Preparing for its despised task of cutting $1.8 million from the 2004-05 budget, the Chico Unified School District Board of Trustees on Feb. 4 began weighing its options.

At the meeting, trustees voted to spend $35,000 on a contracted study to determine how the district might be restructured—schools closed and students shifted as early as 2005-06.

“We’ve lost the equivalent of an elementary school and a half in the last five years in terms of enrollment,” Superintendent Scott Brown said. Almost anything is up for discussion, including doing something different with the District Office site on East Seventh Street or moving sixth graders to create middle schools—ironic since Marsh Junior High was recently built to ease crowding.

So far, the list of potential cuts is long and sweeping. Brown acknowledged that some of them might be only theoretical, illustrating where the money goes and the “difficult choices” the CUSD is facing. For example, eliminating air-conditioning to save $444,000 is “probably unrealistic.” There was a “barrage” of complaints last year when the district increased the set-point at which the A/C kicked on by 2 degrees, he said.

In a switch from cuts discussions of earlier years, there have not been many people commenting on this latest list. Susan Christensen again appeared to point out that bringing the junior highs to a five-period day, saving $695,000 by laying off 17 to 20 teachers, would essentially get rid of electives like foreign languages and the arts, which evidence shows increases students’ test scores.

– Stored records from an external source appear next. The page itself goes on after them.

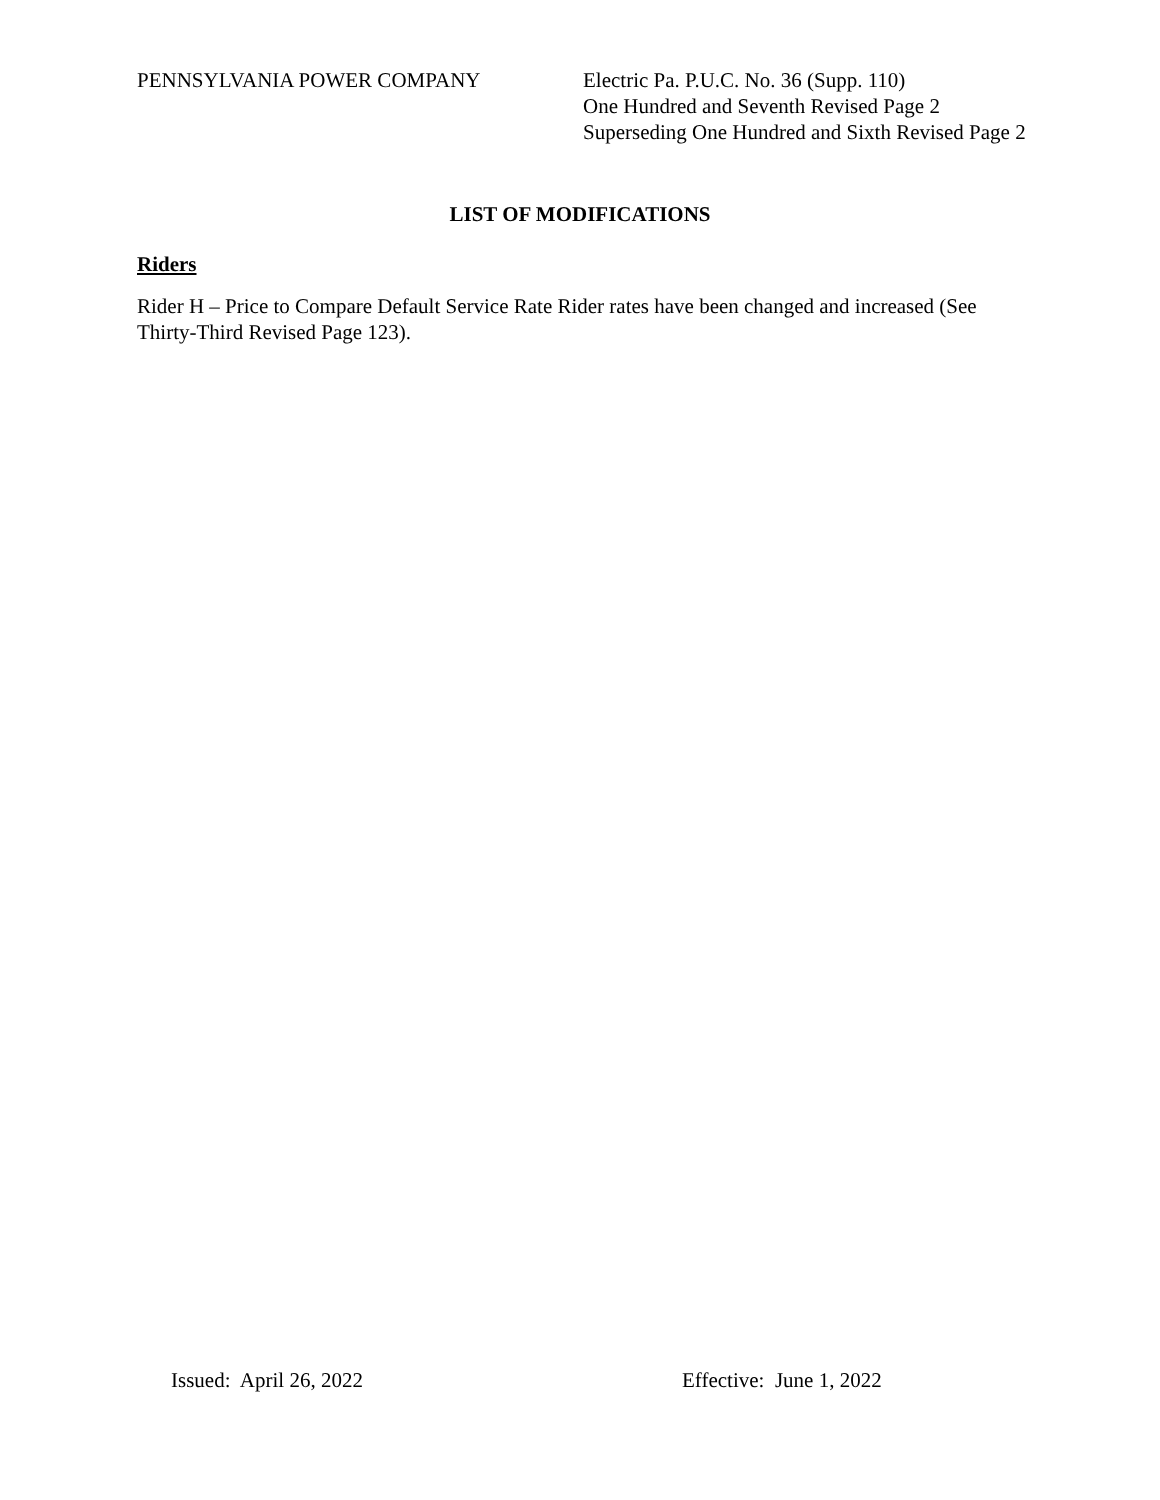PENNSYLVANIA POWER COMPANY Electric Pa. P.U.C. No. 36 (Supp. 110)
One Hundred and Seventh Revised Page 2
Superseding One Hundred and Sixth Revised Page 2
LIST OF MODIFICATIONS
Riders
Rider H – Price to Compare Default Service Rate Rider rates have been changed and increased (See Thirty-Third Revised Page 123).
Issued: April 26, 2022 Effective: June 1, 2022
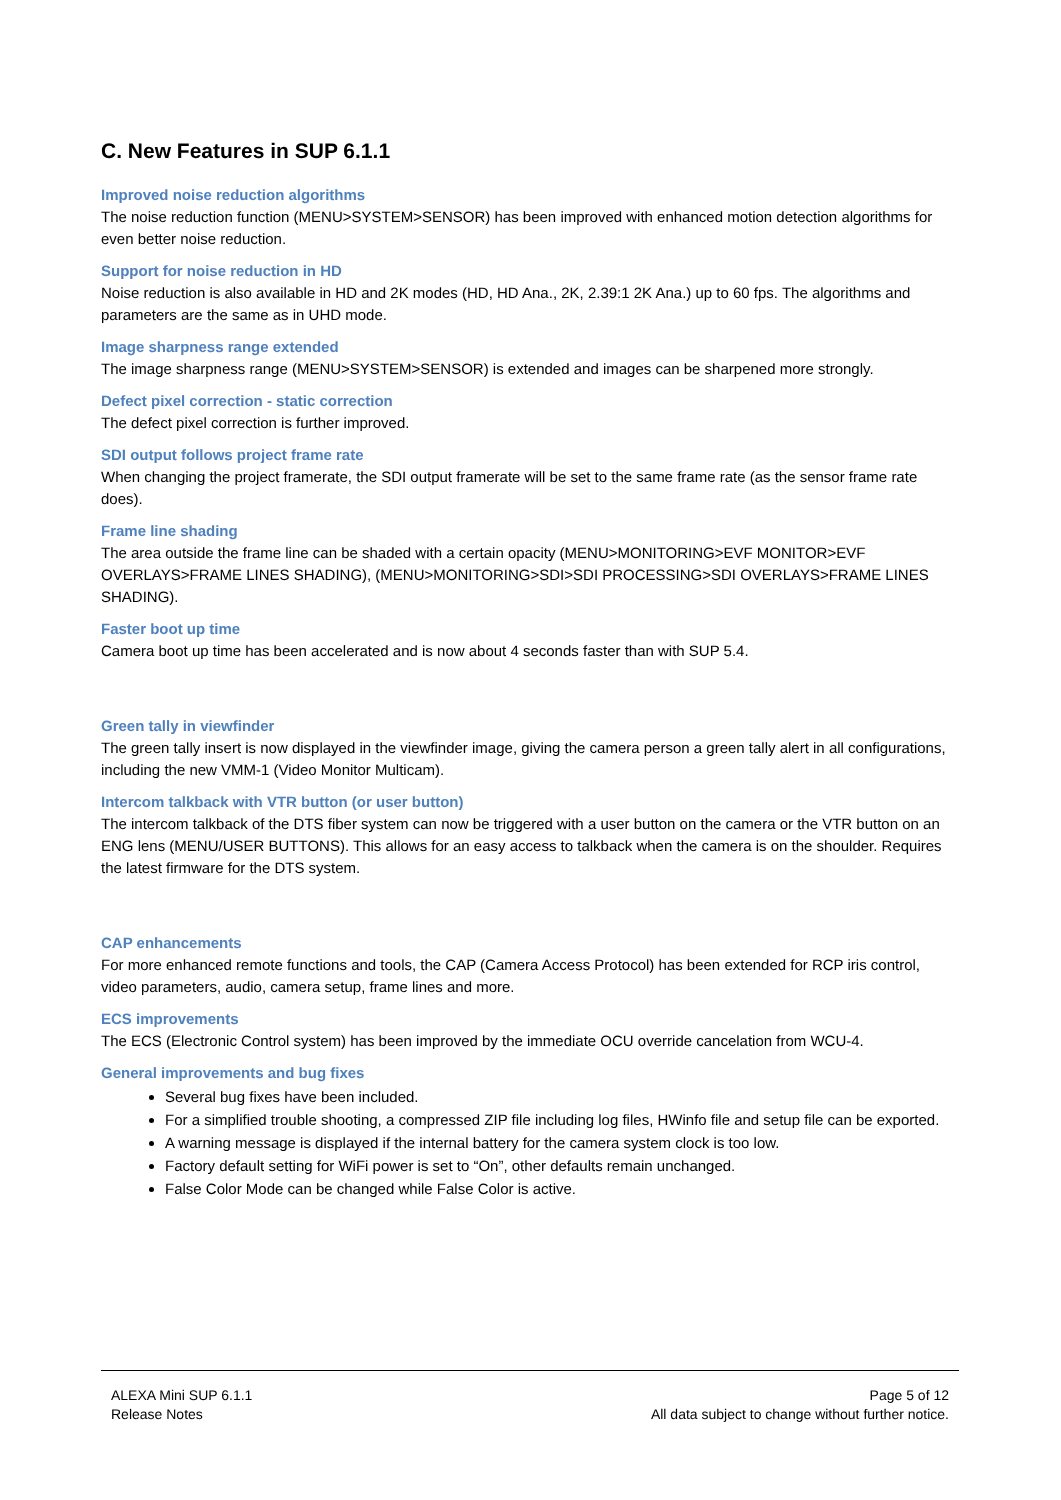C. New Features in SUP 6.1.1
Improved noise reduction algorithms
The noise reduction function (MENU>SYSTEM>SENSOR) has been improved with enhanced motion detection algorithms for even better noise reduction.
Support for noise reduction in HD
Noise reduction is also available in HD and 2K modes (HD, HD Ana., 2K, 2.39:1 2K Ana.) up to 60 fps. The algorithms and parameters are the same as in UHD mode.
Image sharpness range extended
The image sharpness range (MENU>SYSTEM>SENSOR) is extended and images can be sharpened more strongly.
Defect pixel correction - static correction
The defect pixel correction is further improved.
SDI output follows project frame rate
When changing the project framerate, the SDI output framerate will be set to the same frame rate (as the sensor frame rate does).
Frame line shading
The area outside the frame line can be shaded with a certain opacity (MENU>MONITORING>EVF MONITOR>EVF OVERLAYS>FRAME LINES SHADING), (MENU>MONITORING>SDI>SDI PROCESSING>SDI OVERLAYS>FRAME LINES SHADING).
Faster boot up time
Camera boot up time has been accelerated and is now about 4 seconds faster than with SUP 5.4.
Green tally in viewfinder
The green tally insert is now displayed in the viewfinder image, giving the camera person a green tally alert in all configurations, including the new VMM-1 (Video Monitor Multicam).
Intercom talkback with VTR button (or user button)
The intercom talkback of the DTS fiber system can now be triggered with a user button on the camera or the VTR button on an ENG lens (MENU/USER BUTTONS). This allows for an easy access to talkback when the camera is on the shoulder. Requires the latest firmware for the DTS system.
CAP enhancements
For more enhanced remote functions and tools, the CAP (Camera Access Protocol) has been extended for RCP iris control, video parameters, audio, camera setup, frame lines and more.
ECS improvements
The ECS (Electronic Control system) has been improved by the immediate OCU override cancelation from WCU-4.
General improvements and bug fixes
Several bug fixes have been included.
For a simplified trouble shooting, a compressed ZIP file including log files, HWinfo file and setup file can be exported.
A warning message is displayed if the internal battery for the camera system clock is too low.
Factory default setting for WiFi power is set to “On”, other defaults remain unchanged.
False Color Mode can be changed while False Color is active.
ALEXA Mini SUP 6.1.1
Release Notes
Page 5 of 12
All data subject to change without further notice.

Cory Wheeler, a seventh grader at Bidwell Junior High School, told the board that some children only come to school because they enjoy the electives. “To cut electives is like cutting fun out of the day,” he said.

While Brown has suggested distributing the cuts among departments and employee groups in a “fair share” arrangement, Trustee Scott Huber said that might not be, well, fair.

“I think fair share is unfair because when it takes quality teachers out of the formula and when it takes away music and art,” he said, children suffer. Personally, Huber said, he would start at the bottom of the proposed list of cuts and eliminate the low-dollar items first.

Brown said the board may not have a choice. If it fails to balance the budget, the state could come in and take over the district. “[I can’t say], ‘Not to worry; it’s gonna be OK,” Brown said. “I hate these. These are all awful. [But] you can’t exempt certificated staff from this solution because there isn’t enough money in the other groups.”

“Someday,” Brown pronounced, “you will have to sacrifice that ideal.”

In early March, trustees must consider sending preliminary layoff notices in case in comes to that. The CUSD’s budget is due June 30, but the state’s comes in whenever legislators can agree on one.